• Provided text:

--------------------

Miss Kitten and Muscle from the Margins

by Matthew Bedard

We’ve all, more or less, been there: daylight sneakily pouring over us; the beat, despite its dissolve perhaps a couple hours prior, still pumping designer this-and-thats through our limbs; new friends, disconnected from their outset crew now cozily glommed onto yours; the new assurance that sleep is a myth cooked up by the profit machine and really, we’re over the hump now and who needs bed? And then there are the others. The up-and-at-’ems, the nine-to-fivers, the lum lums, the joggers, the doggers, the urban loggers, all not seeing this very break of day with the same dilated pupils, with the heightened sense of purpose brought about by the rave in which we trust, all of them so boring. Fear instills.

“Is this the world in which I must return?”

Miss Kittin, French electro queen and occasional resident of Los Angeles’ Silverlake, here today at Hollywood’s Roosevelt Hotel to discuss her new record, Calling From The Stars (on Wagram affiliated wSphere), knows this pivotal feeling very well. And yet Miss Kittin, or Caroline Hervé, has fundamentally, for as long as she can recall, rejected this workaday set, never having felt akin with the streams of main. And so, a charmed career built on an imperative, she stays comfortably on the fringe.

Today, while sun cascades o’er the pool and Chardonnay flows, the stylish crooner sweetly shares on her toe-dipping here and there that’s made this fringe-dwelling a reality, as well as the sanctity of intuition, the energy necessitated in collaboration, and why her star calling might have much to do with the fact that she’s long been in radical orbit.

--------------------

• Source material:

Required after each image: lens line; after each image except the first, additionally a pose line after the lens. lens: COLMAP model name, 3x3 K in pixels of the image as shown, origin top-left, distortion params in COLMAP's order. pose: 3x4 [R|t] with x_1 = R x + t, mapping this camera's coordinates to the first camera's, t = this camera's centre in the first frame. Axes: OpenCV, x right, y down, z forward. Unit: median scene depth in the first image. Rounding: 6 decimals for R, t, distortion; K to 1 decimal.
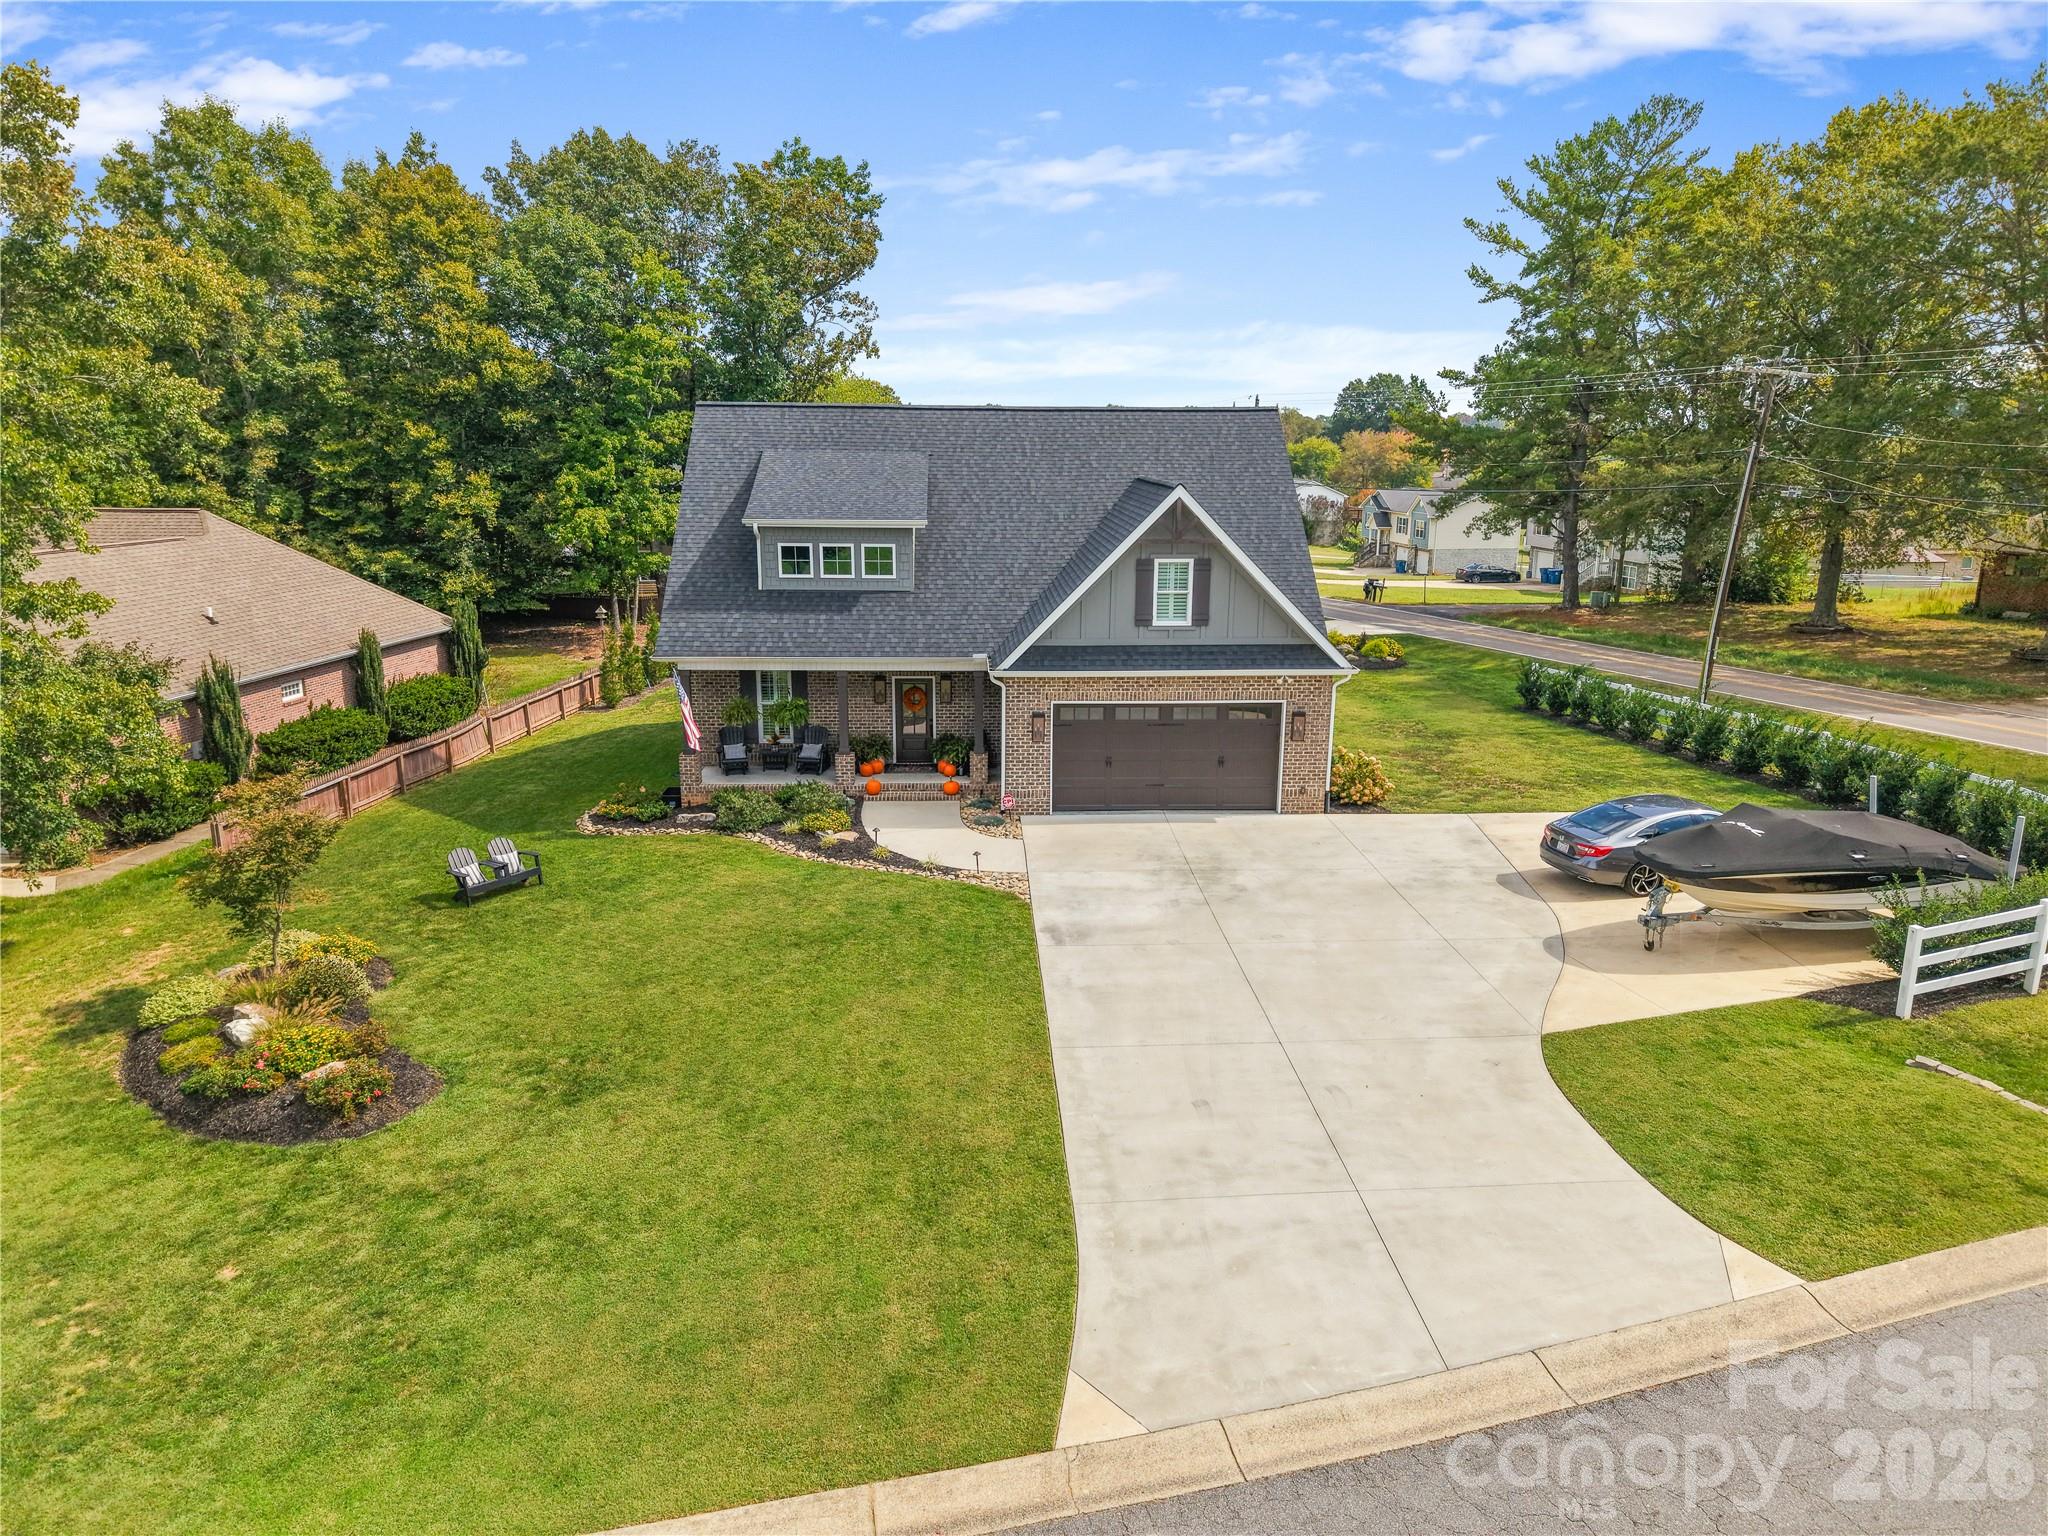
lens RADIAL K [[1359.8, 0, 1025.0], [0, 1359.8, 772.6], [0, 0, 1]] dist [0.018161, -0.019863]
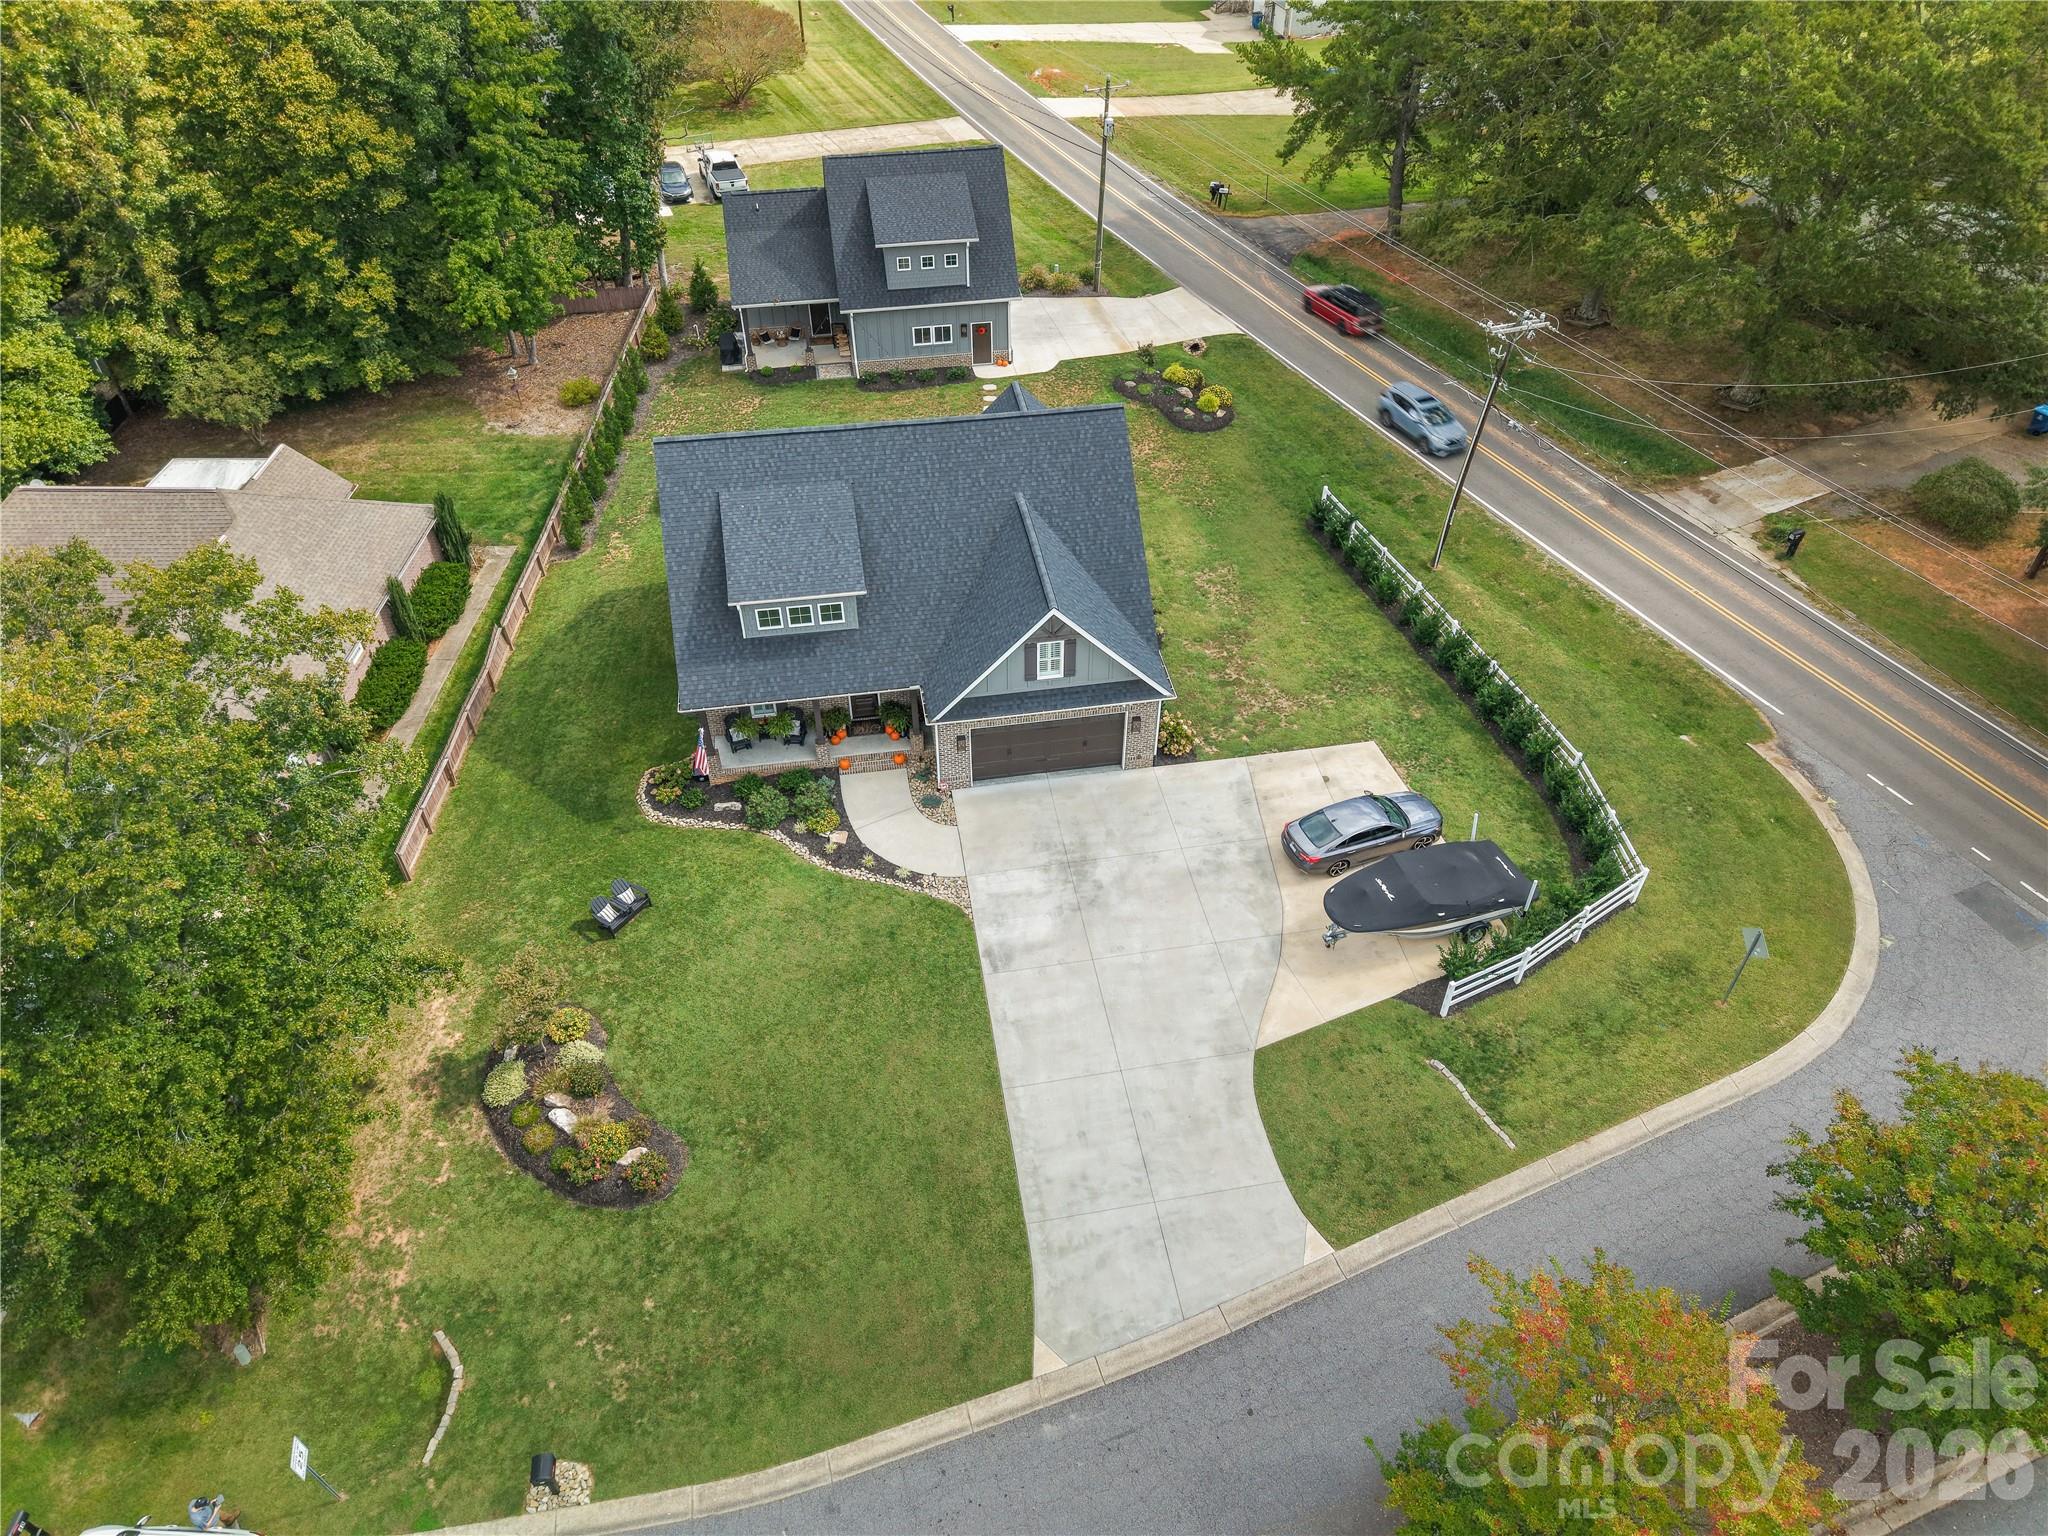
lens RADIAL K [[1359.8, 0, 1027.7], [0, 1359.8, 762.7], [0, 0, 1]] dist [0.018161, -0.019863]
pose [[0.992733, -0.084673, 0.085509, -0.051995], [0.031333, 0.867937, 0.495685, -0.848836], [-0.116188, -0.489403, 0.864283, -0.317251]]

--------------------

• Instructions for the task: Could you repeat everything in the Miss Kittin profile from "We’ve all, more" down to "boring. Fear instills."? The listing has no connection to the text.

• Exercise output:
We’ve all, more or less, been there: daylight sneakily pouring over us; the beat, despite its dissolve perhaps a couple hours prior, still pumping designer this-and-thats through our limbs; new friends, disconnected from their outset crew now cozily glommed onto yours; the new assurance that sleep is a myth cooked up by the profit machine and really, we’re over the hump now and who needs bed? And then there are the others. The up-and-at-’ems, the nine-to-fivers, the lum lums, the joggers, the doggers, the urban loggers, all not seeing this very break of day with the same dilated pupils, with the heightened sense of purpose brought about by the rave in which we trust, all of them so boring. Fear instills.